For a long time these questions remain unanswered, then at last a new and distant voice—at times rendered inaudible by the wind—announces that a warder, or a guard, has killed one of our comrades, the prisoner Ivanoff, in his cell, and that the prisoners in the other buildings are breaking the furniture and the cell doors.

This reply, which comrades transmit from window to window, petrifies me. After hearing the explosion and the words spoken in the corridor; after a long and anxious incertitude; after this announcement of a revolt in which I myself am taking part—the reply is not unexpected. And yet I understand nothing of the matter; I am thoroughly upset, and my brain refuses to understand and believe. Killed? Ivanoff, the youth whom, by the way, I do not know personally. Killed? But why? Without weapons and under lock and key, what can he have done to deserve death? Has he attempted to escape? But does one attempt such an enterprise in open day and under the eyes of sentries and warders? Besides, Ivanoff had committed no other crime than fetching from the post-office a letter intended for one of his friends whose name he refused to give, while the friend, arrested since, has assumed the responsibility of the correspondence. Ivanoff was to have been liberated on bail in the course of a few days, and do those in such a position attempt escape on the eve of their release? But why, why has he been killed?

These questions I ask myself while the sound of breaking glass continues. My neighbours appear to have been pursuing a train of thought similar to mine, for I hear several of them calling to our informant, and enquiring, “How and why was he killed?”

Then a long, long, anxious wait, and then the reply, “Yes, killed!” Not by a warder, but by a sentry on guard in the court-yard, who, seeing Ivanoff at his window, shot him through the head. The occupier of a neighbouring cell, also at that moment at his window, saw the shot fired.

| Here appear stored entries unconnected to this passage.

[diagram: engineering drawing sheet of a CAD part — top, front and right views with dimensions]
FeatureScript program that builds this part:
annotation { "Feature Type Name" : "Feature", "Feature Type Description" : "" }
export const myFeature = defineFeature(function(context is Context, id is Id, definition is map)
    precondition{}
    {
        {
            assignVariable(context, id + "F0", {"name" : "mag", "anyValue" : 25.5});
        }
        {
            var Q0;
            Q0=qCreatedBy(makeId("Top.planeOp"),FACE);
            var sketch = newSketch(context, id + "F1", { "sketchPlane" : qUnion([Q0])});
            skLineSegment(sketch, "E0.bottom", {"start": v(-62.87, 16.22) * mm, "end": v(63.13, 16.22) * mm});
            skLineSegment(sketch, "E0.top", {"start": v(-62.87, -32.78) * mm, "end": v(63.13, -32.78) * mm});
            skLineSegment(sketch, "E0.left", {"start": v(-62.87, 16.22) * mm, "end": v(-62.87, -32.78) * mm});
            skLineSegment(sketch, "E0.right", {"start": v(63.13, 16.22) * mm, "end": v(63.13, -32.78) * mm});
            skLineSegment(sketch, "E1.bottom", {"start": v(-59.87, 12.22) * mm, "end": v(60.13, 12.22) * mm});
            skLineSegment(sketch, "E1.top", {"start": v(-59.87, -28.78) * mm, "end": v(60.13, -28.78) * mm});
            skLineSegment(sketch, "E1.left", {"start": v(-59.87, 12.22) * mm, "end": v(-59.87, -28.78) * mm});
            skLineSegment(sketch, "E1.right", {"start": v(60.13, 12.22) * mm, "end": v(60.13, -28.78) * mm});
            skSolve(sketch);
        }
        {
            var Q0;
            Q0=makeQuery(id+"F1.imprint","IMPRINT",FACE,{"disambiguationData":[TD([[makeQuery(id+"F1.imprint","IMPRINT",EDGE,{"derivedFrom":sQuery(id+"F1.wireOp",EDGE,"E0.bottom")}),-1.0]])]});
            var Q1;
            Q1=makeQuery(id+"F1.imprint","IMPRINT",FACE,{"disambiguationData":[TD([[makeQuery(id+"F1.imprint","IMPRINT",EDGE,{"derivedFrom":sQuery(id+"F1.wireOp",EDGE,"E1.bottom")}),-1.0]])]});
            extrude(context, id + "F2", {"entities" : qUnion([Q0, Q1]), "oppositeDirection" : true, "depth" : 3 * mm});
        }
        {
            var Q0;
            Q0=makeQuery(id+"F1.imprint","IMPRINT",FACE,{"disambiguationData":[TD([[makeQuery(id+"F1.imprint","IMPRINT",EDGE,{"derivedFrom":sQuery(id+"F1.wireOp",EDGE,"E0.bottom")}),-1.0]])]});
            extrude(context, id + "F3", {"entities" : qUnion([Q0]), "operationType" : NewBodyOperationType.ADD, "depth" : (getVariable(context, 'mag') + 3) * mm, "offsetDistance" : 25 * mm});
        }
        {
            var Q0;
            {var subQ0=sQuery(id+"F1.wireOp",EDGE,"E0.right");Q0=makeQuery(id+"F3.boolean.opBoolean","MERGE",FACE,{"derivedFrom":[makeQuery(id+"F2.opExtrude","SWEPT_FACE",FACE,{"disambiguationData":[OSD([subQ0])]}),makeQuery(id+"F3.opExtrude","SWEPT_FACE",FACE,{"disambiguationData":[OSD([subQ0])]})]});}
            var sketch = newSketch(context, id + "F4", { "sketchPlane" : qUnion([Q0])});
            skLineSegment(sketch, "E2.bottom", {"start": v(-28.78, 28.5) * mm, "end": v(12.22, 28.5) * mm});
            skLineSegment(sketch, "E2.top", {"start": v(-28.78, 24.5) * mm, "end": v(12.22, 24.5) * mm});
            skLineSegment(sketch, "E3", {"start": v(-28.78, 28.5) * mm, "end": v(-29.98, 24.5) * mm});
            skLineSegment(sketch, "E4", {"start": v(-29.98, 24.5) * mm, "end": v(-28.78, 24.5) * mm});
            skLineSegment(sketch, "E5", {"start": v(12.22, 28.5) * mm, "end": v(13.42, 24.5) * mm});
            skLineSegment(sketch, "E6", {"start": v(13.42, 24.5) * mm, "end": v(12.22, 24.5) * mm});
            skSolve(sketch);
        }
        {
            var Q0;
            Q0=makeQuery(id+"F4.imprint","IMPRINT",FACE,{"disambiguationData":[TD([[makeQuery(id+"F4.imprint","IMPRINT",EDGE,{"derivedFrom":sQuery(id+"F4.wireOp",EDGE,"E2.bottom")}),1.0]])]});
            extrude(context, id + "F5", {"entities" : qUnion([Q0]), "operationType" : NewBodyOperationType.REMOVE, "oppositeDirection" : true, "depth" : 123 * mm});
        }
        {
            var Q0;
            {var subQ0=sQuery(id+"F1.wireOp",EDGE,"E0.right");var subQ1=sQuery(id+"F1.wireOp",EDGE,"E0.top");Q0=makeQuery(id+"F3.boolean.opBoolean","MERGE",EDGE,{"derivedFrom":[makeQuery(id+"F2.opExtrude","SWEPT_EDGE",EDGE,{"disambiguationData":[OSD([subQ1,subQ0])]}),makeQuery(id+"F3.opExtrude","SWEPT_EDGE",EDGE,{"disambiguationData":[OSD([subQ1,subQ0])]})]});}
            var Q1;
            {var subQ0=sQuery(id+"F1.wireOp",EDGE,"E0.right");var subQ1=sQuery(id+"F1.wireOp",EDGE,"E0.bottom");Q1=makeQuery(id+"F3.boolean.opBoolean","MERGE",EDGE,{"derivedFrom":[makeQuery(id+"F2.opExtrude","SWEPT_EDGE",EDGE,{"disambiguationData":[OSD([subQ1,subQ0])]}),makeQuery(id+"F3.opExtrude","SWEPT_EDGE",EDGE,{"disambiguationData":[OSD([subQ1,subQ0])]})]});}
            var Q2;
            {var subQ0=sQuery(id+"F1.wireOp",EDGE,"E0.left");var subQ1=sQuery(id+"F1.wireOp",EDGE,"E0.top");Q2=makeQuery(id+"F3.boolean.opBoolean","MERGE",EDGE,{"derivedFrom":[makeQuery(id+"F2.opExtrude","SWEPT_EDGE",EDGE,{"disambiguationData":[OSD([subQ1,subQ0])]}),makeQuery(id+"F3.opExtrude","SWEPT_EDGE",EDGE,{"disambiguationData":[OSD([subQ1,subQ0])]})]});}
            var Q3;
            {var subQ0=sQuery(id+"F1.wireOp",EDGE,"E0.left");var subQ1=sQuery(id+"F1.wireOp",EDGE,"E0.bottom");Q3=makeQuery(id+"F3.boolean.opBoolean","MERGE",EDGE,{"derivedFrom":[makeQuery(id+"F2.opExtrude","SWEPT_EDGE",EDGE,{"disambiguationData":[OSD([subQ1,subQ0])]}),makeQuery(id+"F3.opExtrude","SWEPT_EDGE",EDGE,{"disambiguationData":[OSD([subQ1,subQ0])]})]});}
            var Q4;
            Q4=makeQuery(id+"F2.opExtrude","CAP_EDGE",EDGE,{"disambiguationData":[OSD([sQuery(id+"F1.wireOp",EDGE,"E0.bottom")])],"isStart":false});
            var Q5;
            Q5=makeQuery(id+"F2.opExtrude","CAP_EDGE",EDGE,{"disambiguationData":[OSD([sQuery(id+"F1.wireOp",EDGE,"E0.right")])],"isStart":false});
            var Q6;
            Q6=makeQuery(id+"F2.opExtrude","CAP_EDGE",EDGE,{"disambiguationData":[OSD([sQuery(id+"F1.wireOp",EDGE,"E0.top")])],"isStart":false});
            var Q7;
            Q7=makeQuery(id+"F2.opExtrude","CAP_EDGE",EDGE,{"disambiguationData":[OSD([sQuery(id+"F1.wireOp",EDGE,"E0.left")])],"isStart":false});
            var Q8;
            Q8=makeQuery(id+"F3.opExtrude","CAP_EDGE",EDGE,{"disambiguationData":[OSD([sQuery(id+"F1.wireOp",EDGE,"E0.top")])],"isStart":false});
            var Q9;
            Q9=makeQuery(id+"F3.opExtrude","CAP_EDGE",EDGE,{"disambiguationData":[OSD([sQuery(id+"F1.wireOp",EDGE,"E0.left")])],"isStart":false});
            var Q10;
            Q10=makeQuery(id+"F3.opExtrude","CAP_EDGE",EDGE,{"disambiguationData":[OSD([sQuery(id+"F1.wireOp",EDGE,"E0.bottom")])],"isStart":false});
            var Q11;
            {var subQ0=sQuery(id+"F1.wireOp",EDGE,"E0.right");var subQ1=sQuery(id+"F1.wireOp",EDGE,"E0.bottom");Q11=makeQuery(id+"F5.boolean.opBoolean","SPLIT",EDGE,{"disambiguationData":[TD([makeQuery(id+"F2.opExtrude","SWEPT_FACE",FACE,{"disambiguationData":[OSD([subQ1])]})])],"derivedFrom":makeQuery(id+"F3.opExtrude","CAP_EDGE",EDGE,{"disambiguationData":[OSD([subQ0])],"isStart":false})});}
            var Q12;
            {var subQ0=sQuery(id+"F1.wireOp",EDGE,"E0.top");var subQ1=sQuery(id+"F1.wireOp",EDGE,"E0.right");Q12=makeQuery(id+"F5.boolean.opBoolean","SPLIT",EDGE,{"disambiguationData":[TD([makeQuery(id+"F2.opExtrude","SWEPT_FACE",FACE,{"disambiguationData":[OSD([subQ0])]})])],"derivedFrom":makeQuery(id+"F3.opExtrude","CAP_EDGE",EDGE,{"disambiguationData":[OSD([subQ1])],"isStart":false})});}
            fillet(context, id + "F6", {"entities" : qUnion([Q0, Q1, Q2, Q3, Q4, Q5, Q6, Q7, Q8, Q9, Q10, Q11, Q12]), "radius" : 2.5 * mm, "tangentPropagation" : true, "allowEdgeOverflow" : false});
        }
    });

Others heard the fall of the body. Some have called to him, and received no reply; therefore Ivanoff is dead. As to why he was assassinated, nobody knows.

This recital, several times interrupted by noises and screams, is nevertheless clear and precise. My neighbours, one after the other, descend from their windows, and commence to break up furniture and attack the doors. I follow their example, and recommence my work of destruction. Water-bottle, glass, basin, the wicket in the door, and all that is fragile in my cell flies to pieces, and, with the broken glass from the window, covers the floor. In spite of the feverish haste with which I accomplish this sad task, my heart is not in the work. All this is so unexpected, so unreal, so violent, that it bewilders me. But through the bewilderment the questions, “Is it possible? And why?” continue to force their way. Then I say to myself, “If this man, this soldier, has really killed Ivanoff, it was, perhaps, in a fit of drunkenness; or, perhaps, his gun went off accidentally; or, perhaps, seeing a prisoner at a window, he thought it an attempt at escape.” While these ideas, rapid and confused, rush through my brain, I continue to break everything breakable that comes under my hands—because the others are doing the same—because, for prisoners, it is the only means of protest. The sentiment, however, which dominates me is not one of rage, but of infinite sadness, which presses me down and renders weak my trembling arms.

But now the uproar augments. Several prisoners have demolished their beds, and with the broken parts are attacking the doors. The noise of iron hurled with force against the oak panels dominates all others. Through my broken wicket, I hear the voice of the Commandant ordering the soldiers to fire on any prisoner leaving his cell, and to the warders to manacle all those who are attempting to break down their doors.